I’m currently practicing on Ubuntu in a VM and trying to move towards system administration / cloud roles, so I’m really interested in knowing what helped you break out of the beginner stage.
Would love to hear your experiences 🙏
bbqwatermelon@reddit
Ignoring desktop environments entirely. I get aggravated every time I find issues like having to research magic commands to get a touchpad working in MX Linux or inconsistent on screen keyboard in Gnome. Getting into containers and managing through web interfaces is actual admin stuff.
gruntbuggly@reddit
A colleague gave me a copy of Debian to play around with. I can’t remember what release it was, but it had a 0.99 kernel. I cannot tell you how many times I had to reinstall it because I kept blowing it up. There was a lot of learning that year.
rookie_one@reddit
Understanding that in unix-based system, everything is truly a file
uptimefordays@reddit
If you’re coming from Windows, learning PowerShell is likely the most effective way to learn Linux. It familiarizes you with the command-line interface (CLI) and pipelines. The conceptual skills acquired by “controlling an operating system (Windows, in this case) through commands rather than pointing and clicking” will enhance your understanding of both Linux and operating systems in general.
chat-lu@reddit
Around 2000. It was a better choice to switch to from Win98 than the alternative.
commsbloke@reddit
About 29 years ago when using Linux I could integrate monitoring Novell Servers into SunNet Manager.
Pertinax1981@reddit
My job forced me from a windows based support team to a linux based team and I had to learn on the fly. Sometimes being thrown to the wolves pays off
thebigshoe247@reddit
That's basically my career summed up... It even includes AS/400
RoboRougar0u@reddit
I'm SysAdmin for a community bank and when i started we had an in house AS/400 and I hated it so much. We recently switched to a co-op that houses the as/400 and provides a web based interface for it. I could not be happier not having to keep that thing updated and manually moving backups to tapes and offsite ftps.
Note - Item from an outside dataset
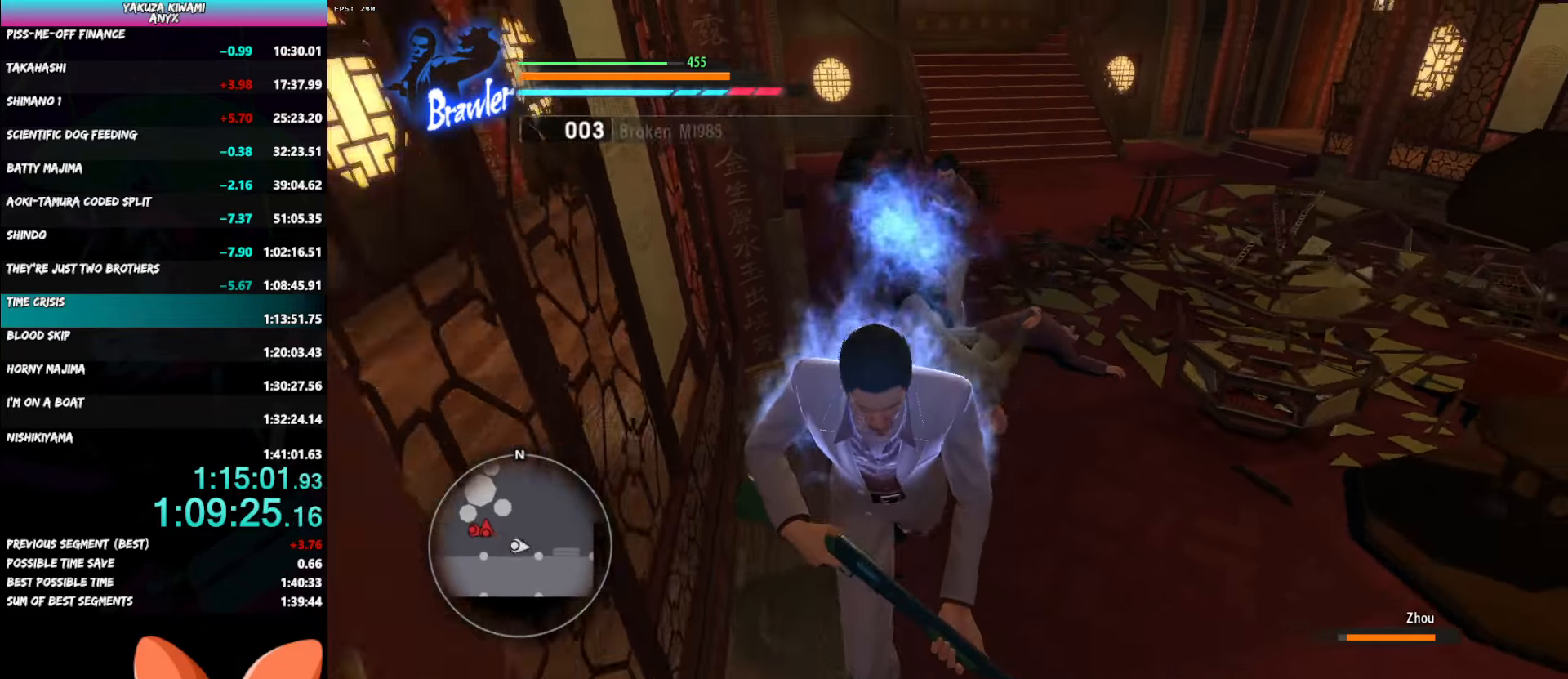
{"buttons": ["Y"], "left_stick": "up-left", "right_stick": "center", "button_events": [[350, "Y", "down"], [433, "Y", "up"], [500, "Y", "down"]]}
Huge pain in the ass to deal with but damn if they aren't reliable as fuck.
thebigshoe247@reddit
Yup.
I remember being happy about leaving my AS/400 behind when I jumped ship... Only for the AIX guy to have a stroke... Guess what I then inherited?
"It's a UNIX system, you know this!" (Jurassic Park reference)
ofnuts@reddit
Scarred for life?
thebigshoe247@reddit
QSECOFR.
Because it was an IBM shop, I was also forced into Lotus Notes.
Compact, fixup, updall.
These will be burned into me for life...
ofnuts@reddit
Ah, Notes. The most misused software history. Used for what it wasn't really meant for (mail), not used for what it was designed (collaborating on documents, instead they share .DOC as mail attachments).
wanderinggoat@reddit
I honestly thought I'd was the other way. An overbuilt mail client which was used for everything but didn't do email well.
ofnuts@reddit
AFAIK it was never meant to be used for email. It pivoted to email when IBM figured it needed quickly a "strategic" solution for email on the PC (because nobody wanted PROFS) and had nothing.
Pertinax1981@reddit
Sink or swim. That is all it is.
Im a bit young for AS400 , but lot of guys I worked with started with that.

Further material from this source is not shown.